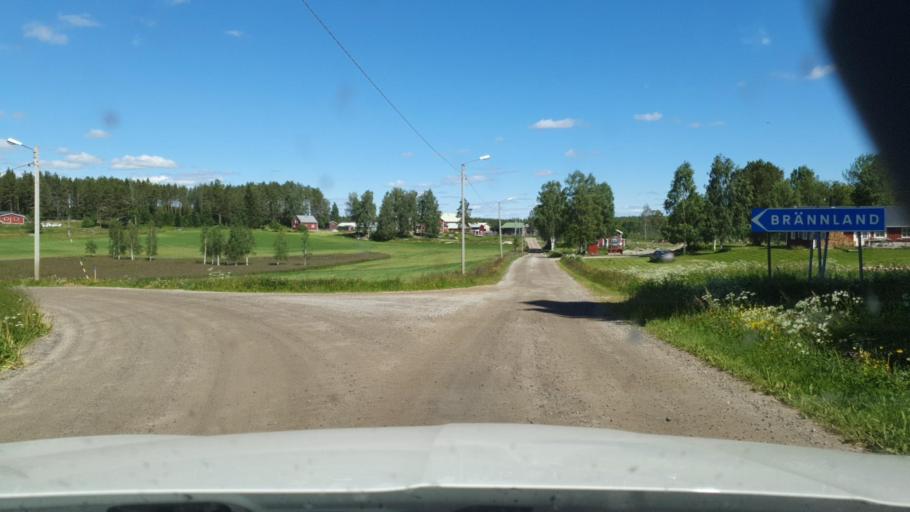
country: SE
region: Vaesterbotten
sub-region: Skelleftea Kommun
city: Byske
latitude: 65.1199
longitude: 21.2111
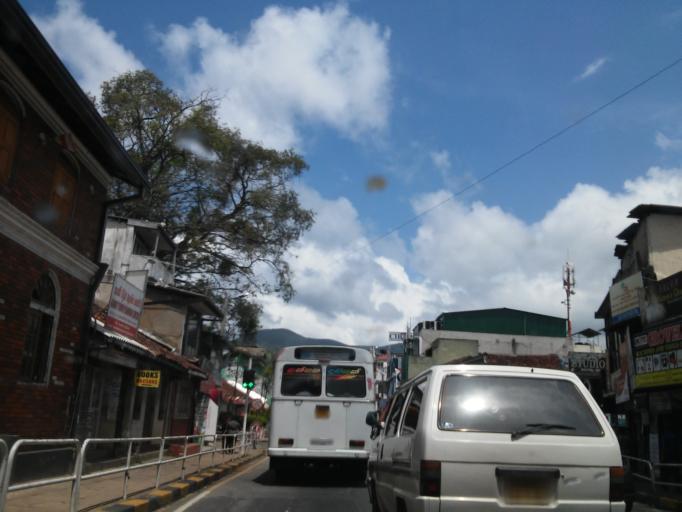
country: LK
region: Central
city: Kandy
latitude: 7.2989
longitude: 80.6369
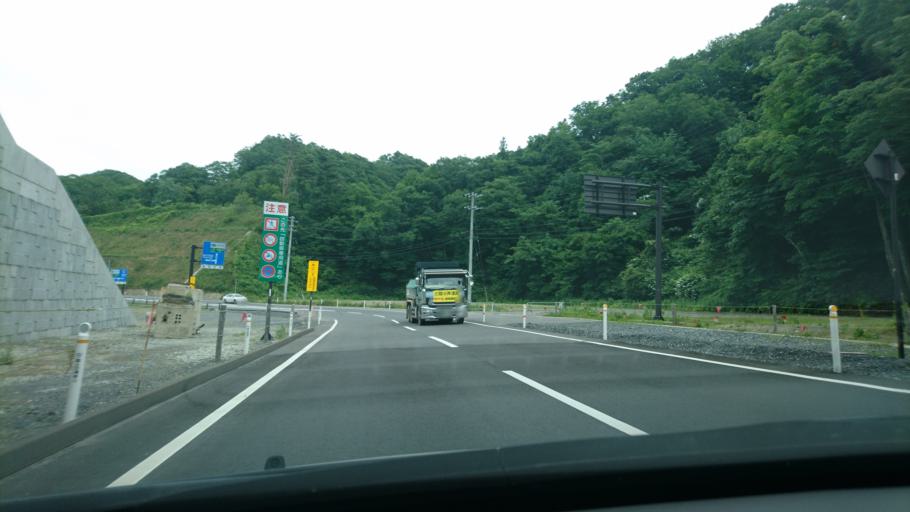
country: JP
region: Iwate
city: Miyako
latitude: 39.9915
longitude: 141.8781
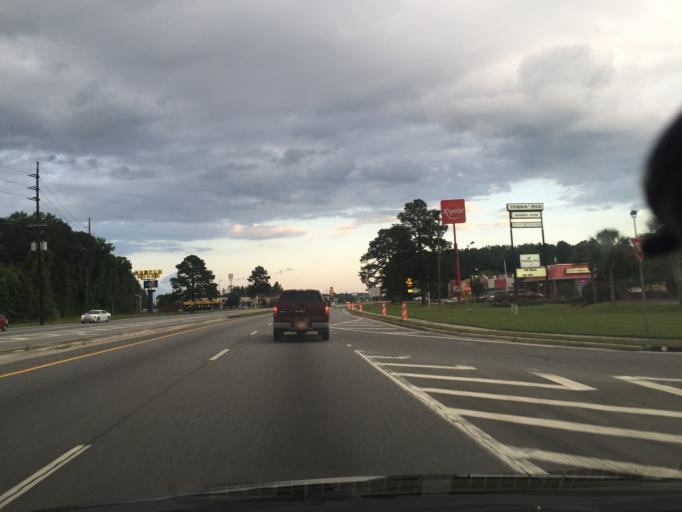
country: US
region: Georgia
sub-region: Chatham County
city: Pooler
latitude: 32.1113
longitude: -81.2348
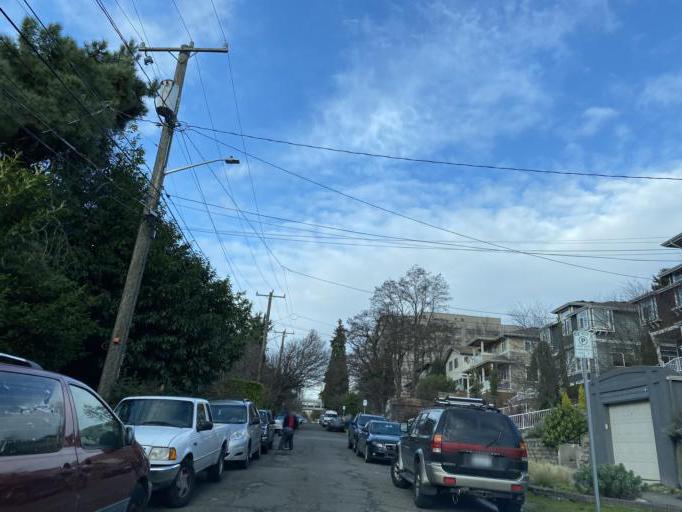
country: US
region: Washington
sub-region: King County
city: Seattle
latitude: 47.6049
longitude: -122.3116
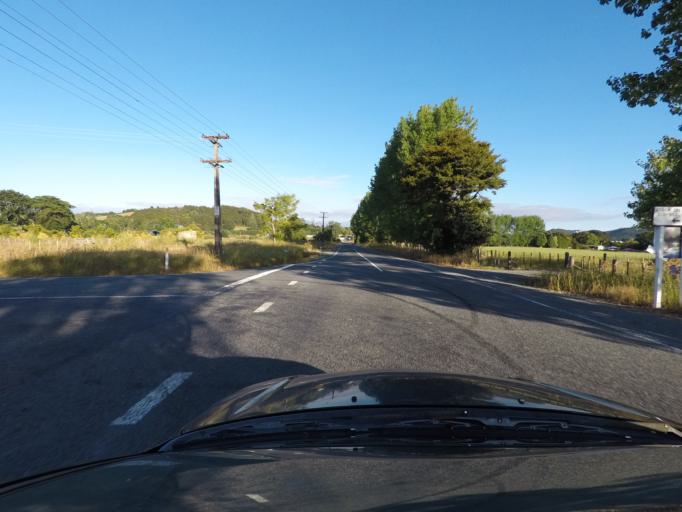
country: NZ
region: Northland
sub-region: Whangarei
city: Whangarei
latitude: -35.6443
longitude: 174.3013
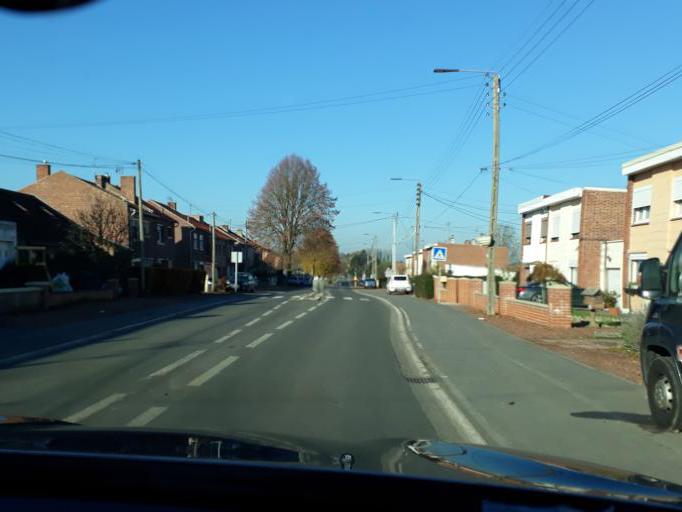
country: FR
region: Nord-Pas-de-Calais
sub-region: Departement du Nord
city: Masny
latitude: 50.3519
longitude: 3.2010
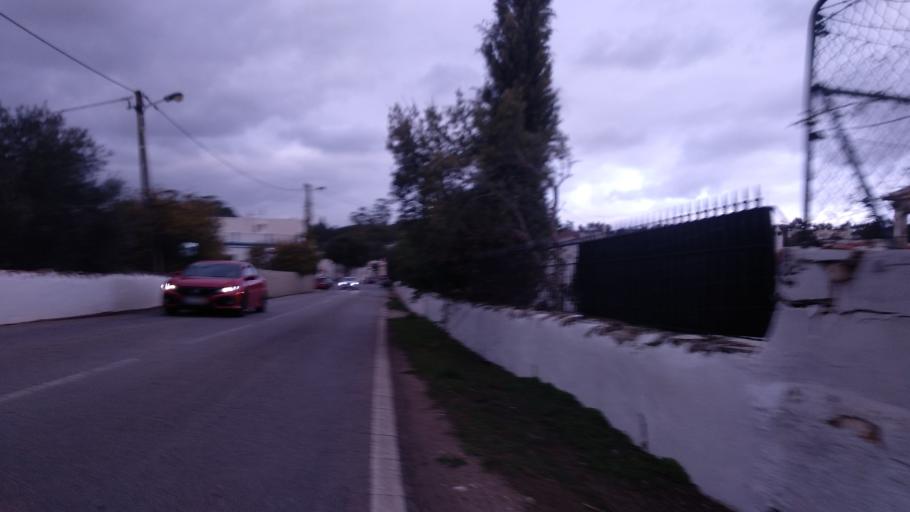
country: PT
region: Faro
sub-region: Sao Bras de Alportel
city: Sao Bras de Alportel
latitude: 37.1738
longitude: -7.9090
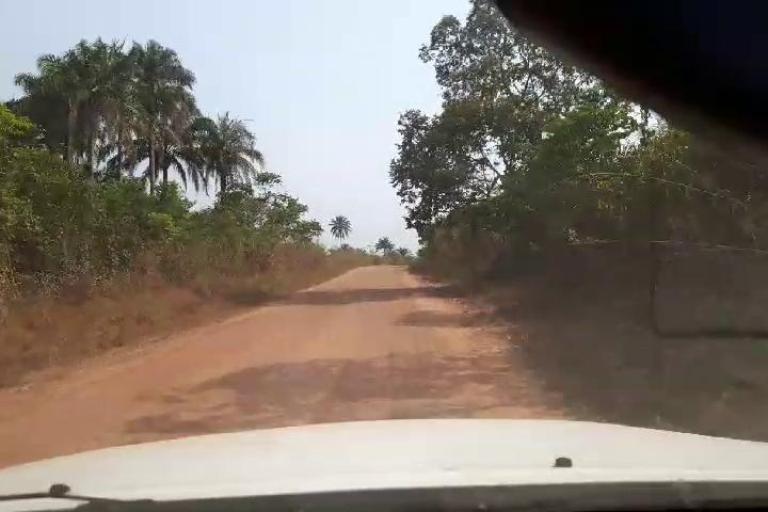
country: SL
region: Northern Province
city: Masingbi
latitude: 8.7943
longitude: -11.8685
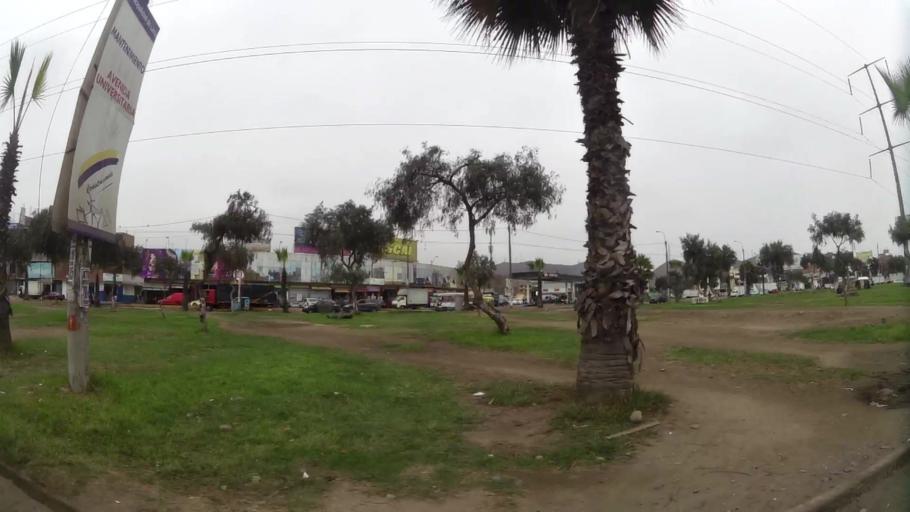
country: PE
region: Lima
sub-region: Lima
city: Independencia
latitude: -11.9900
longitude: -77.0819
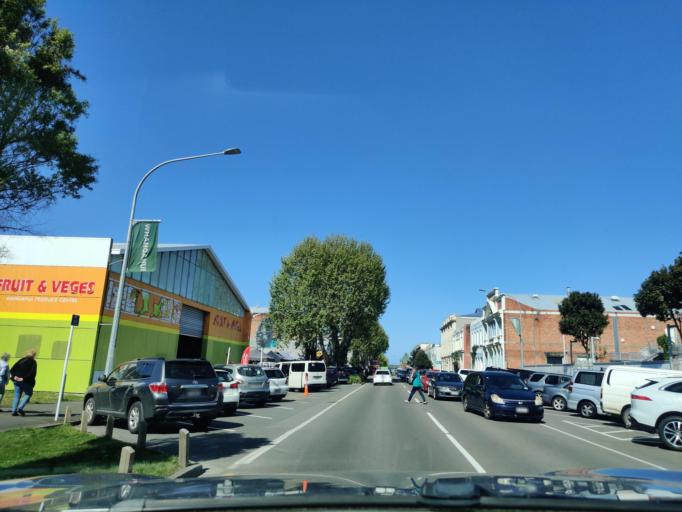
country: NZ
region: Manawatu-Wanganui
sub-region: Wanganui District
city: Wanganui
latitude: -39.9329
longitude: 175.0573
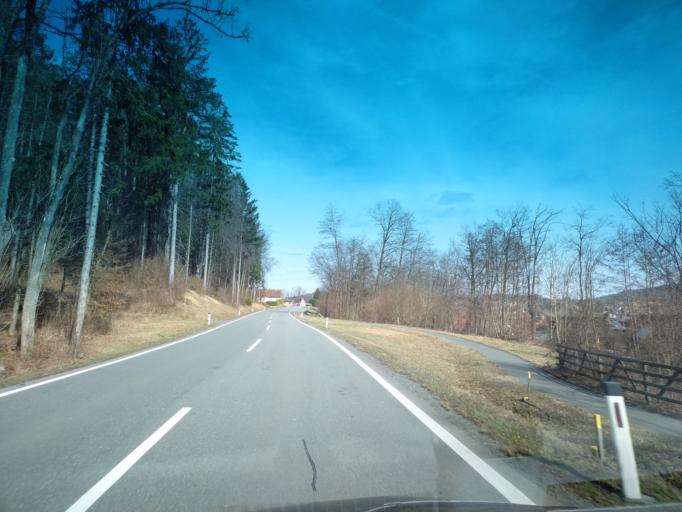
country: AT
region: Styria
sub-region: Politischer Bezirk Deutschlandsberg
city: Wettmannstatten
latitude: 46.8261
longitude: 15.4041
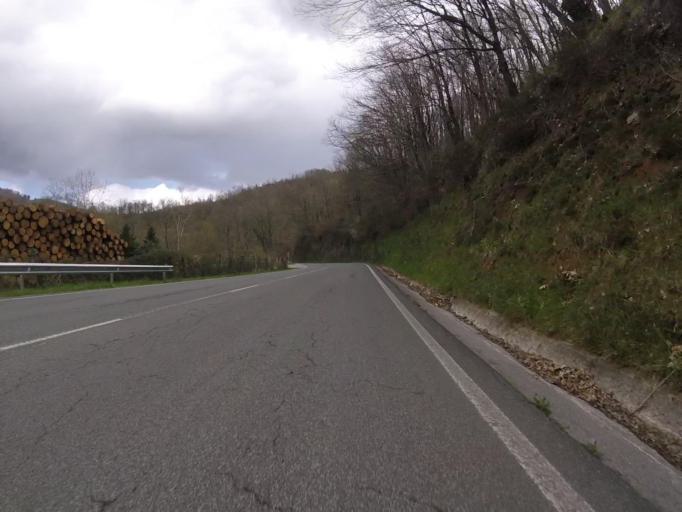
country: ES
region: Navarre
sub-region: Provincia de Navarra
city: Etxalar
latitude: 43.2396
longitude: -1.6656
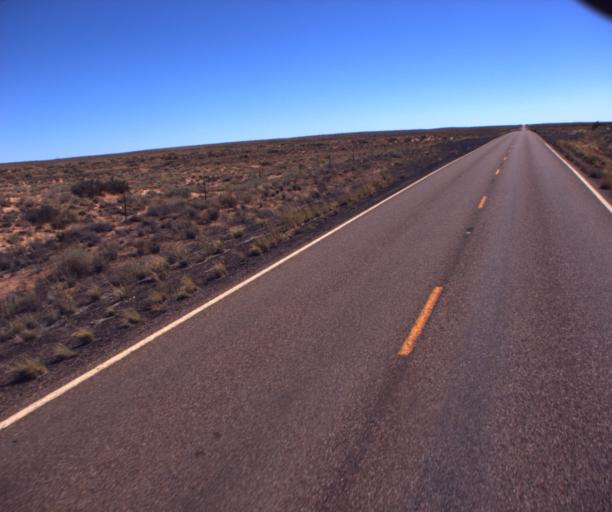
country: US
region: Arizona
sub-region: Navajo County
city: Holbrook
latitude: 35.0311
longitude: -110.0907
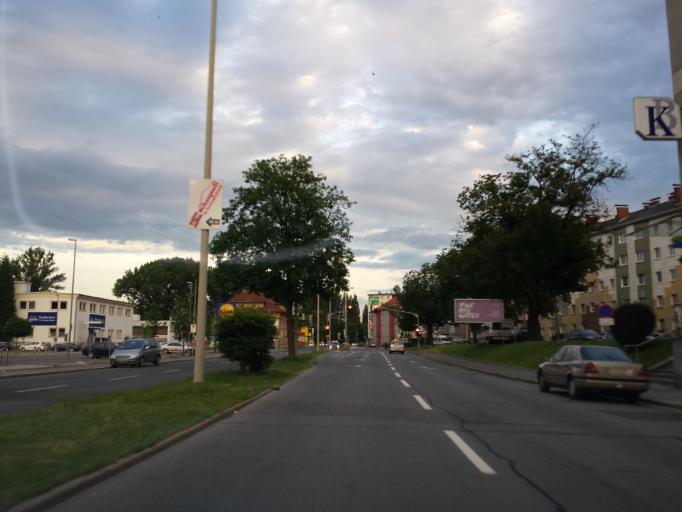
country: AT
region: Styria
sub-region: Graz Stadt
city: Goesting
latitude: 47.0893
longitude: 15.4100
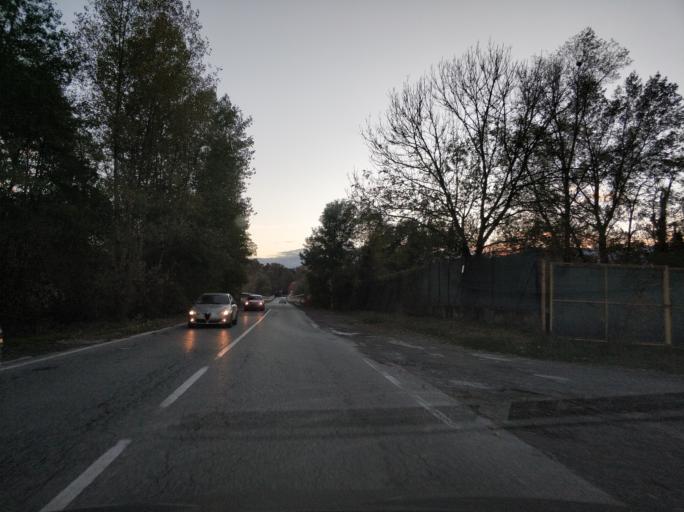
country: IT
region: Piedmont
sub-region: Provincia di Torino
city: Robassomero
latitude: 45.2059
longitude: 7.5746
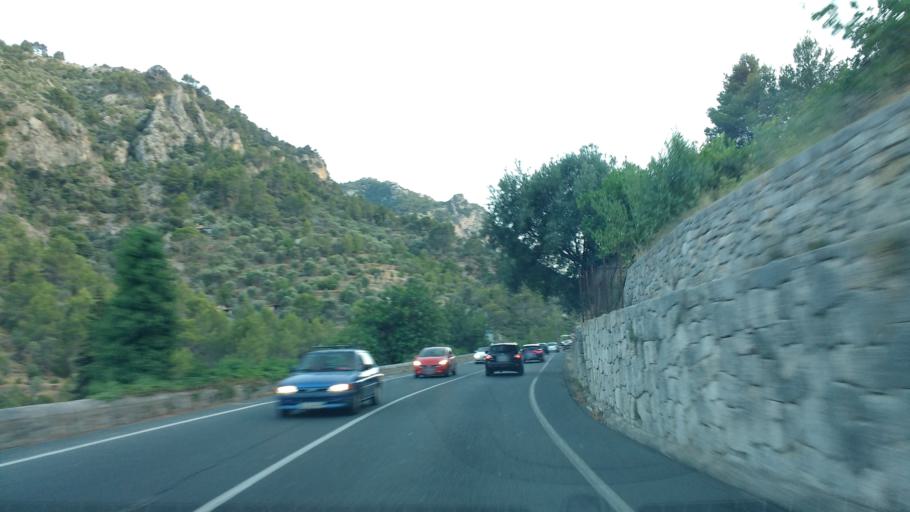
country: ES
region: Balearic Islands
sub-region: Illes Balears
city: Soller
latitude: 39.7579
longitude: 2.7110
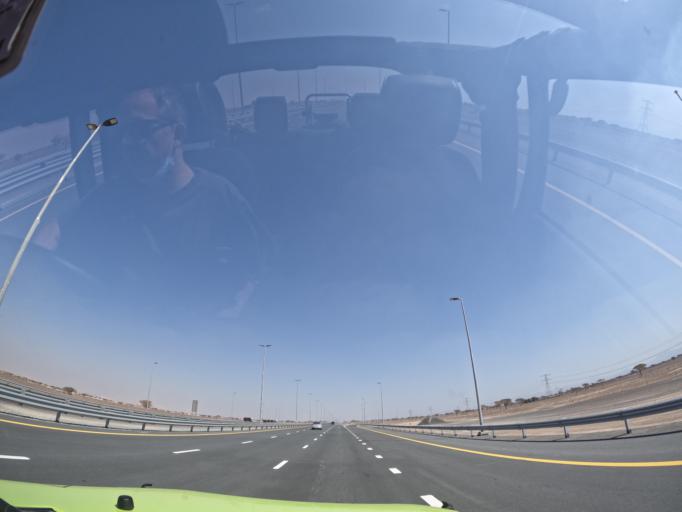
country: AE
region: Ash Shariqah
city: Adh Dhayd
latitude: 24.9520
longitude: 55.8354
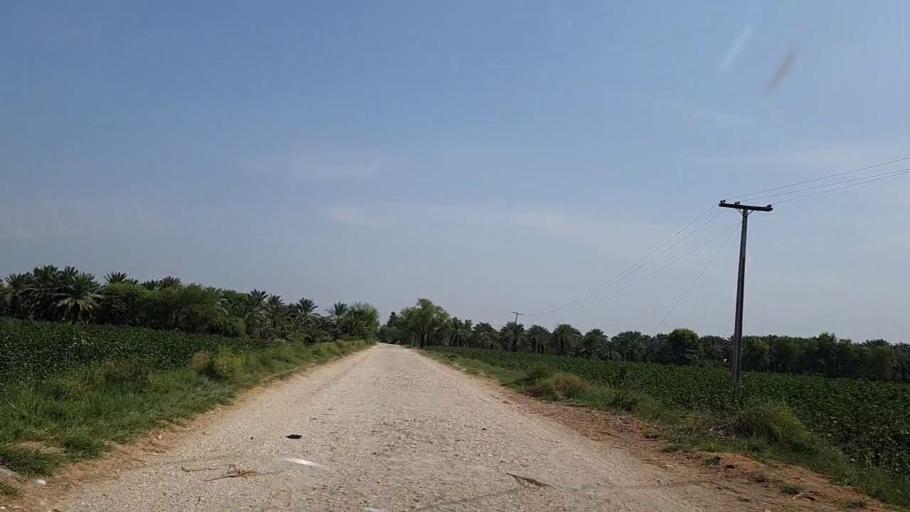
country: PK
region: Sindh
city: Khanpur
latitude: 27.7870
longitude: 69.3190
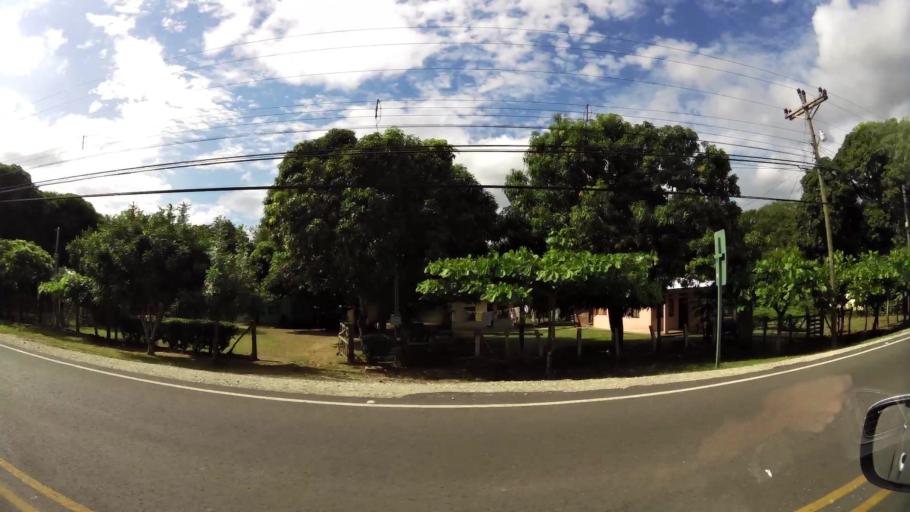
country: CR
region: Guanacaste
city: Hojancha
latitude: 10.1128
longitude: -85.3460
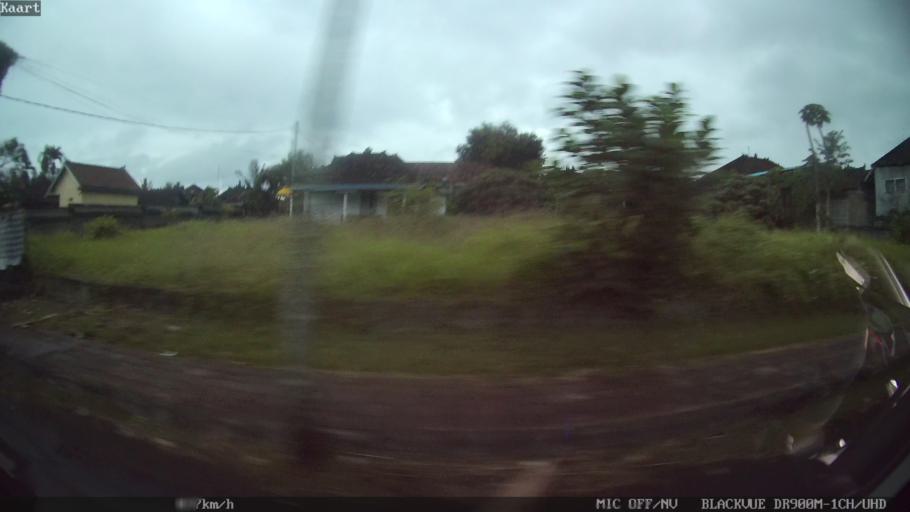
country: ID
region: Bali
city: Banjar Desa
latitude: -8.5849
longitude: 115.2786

****************************************

> [Objective]: Copy out every one of the records above with "city" swapped for "town" wherever it appears, keeping all else the same. Leave out the pictures.

> [Task response]:
country: SE
region: Vaesterbotten
sub-region: Skelleftea Kommun
town: Byske
latitude: 65.1199
longitude: 21.2111
country: LK
region: Central
town: Kandy
latitude: 7.2989
longitude: 80.6369
country: JP
region: Iwate
town: Miyako
latitude: 39.9915
longitude: 141.8781
country: US
region: Georgia
sub-region: Chatham County
town: Pooler
latitude: 32.1113
longitude: -81.2348
country: US
region: Washington
sub-region: King County
town: Seattle
latitude: 47.6049
longitude: -122.3116
country: NZ
region: Northland
sub-region: Whangarei
town: Whangarei
latitude: -35.6443
longitude: 174.3013
country: FR
region: Nord-Pas-de-Calais
sub-region: Departement du Nord
town: Masny
latitude: 50.3519
longitude: 3.2010
country: PT
region: Faro
sub-region: Sao Bras de Alportel
town: Sao Bras de Alportel
latitude: 37.1738
longitude: -7.9090
country: SL
region: Northern Province
town: Masingbi
latitude: 8.7943
longitude: -11.8685
country: PE
region: Lima
sub-region: Lima
town: Independencia
latitude: -11.9900
longitude: -77.0819
country: NZ
region: Manawatu-Wanganui
sub-region: Wanganui District
town: Wanganui
latitude: -39.9329
longitude: 175.0573
country: AT
region: Styria
sub-region: Politischer Bezirk Deutschlandsberg
town: Wettmannstatten
latitude: 46.8261
longitude: 15.4041
country: ES
region: Navarre
sub-region: Provincia de Navarra
town: Etxalar
latitude: 43.2396
longitude: -1.6656
country: US
region: Arizona
sub-region: Navajo County
town: Holbrook
latitude: 35.0311
longitude: -110.0907
country: AT
region: Styria
sub-region: Graz Stadt
town: Goesting
latitude: 47.0893
longitude: 15.4100
country: IT
region: Piedmont
sub-region: Provincia di Torino
town: Robassomero
latitude: 45.2059
longitude: 7.5746
country: ES
region: Balearic Islands
sub-region: Illes Balears
town: Soller
latitude: 39.7579
longitude: 2.7110
country: AE
region: Ash Shariqah
town: Adh Dhayd
latitude: 24.9520
longitude: 55.8354
country: PK
region: Sindh
town: Khanpur
latitude: 27.7870
longitude: 69.3190
country: CR
region: Guanacaste
town: Hojancha
latitude: 10.1128
longitude: -85.3460
country: ID
region: Bali
town: Banjar Desa
latitude: -8.5849
longitude: 115.2786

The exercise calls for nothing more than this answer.